→ **RECORDS TO PROCESS**
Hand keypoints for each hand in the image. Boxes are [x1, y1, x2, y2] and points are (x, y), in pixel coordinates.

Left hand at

* * *

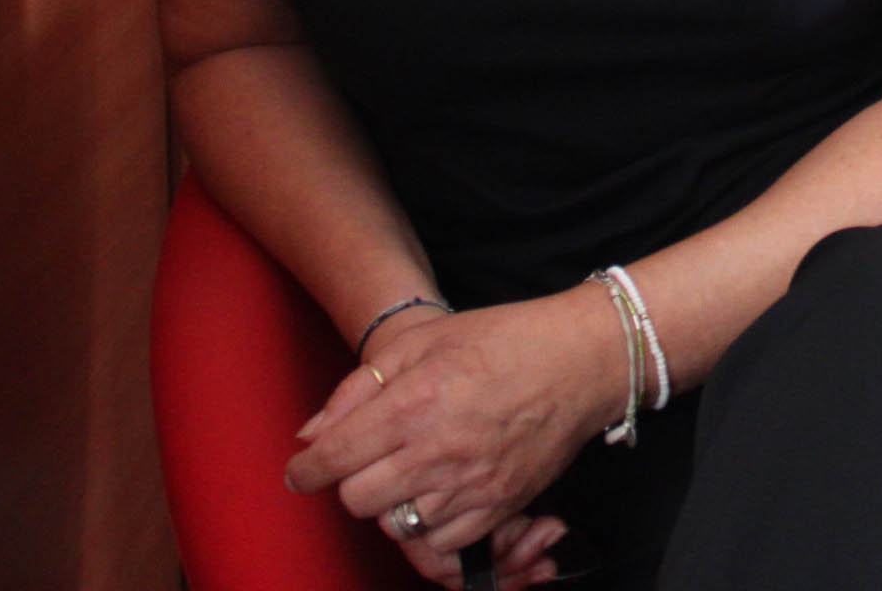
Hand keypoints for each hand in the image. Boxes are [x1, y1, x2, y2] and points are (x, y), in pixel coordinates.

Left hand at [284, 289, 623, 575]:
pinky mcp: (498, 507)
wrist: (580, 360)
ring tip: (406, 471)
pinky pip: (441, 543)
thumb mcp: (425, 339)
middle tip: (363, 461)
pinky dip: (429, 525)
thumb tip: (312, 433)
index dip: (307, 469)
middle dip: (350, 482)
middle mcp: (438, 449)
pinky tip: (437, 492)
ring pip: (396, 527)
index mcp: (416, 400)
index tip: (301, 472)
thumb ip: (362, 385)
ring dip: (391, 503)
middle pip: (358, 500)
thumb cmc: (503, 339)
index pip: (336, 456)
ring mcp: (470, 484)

→ **TASK DETAILS**
From the entries above, write out only the lines starting at the line that holds "middle tip: (363, 461)" and ending at the line that holds "ring mcp: (470, 484)", keeping both and matching them exactly.

→ **WRITTEN REPLY**
middle tip: (363, 461)
pinky dip: (429, 525)
thumb tip: (312, 433)
index dip: (307, 469)
middle dip: (350, 482)
middle mcp: (438, 449)
pinky tip: (437, 492)
ring pip: (396, 527)
index mcp: (416, 400)
index tip: (301, 472)
thumb ip: (362, 385)
ring dip: (391, 503)
middle pip: (358, 500)
thumb cmc: (503, 339)
index pip: (336, 456)
ring mcp: (470, 484)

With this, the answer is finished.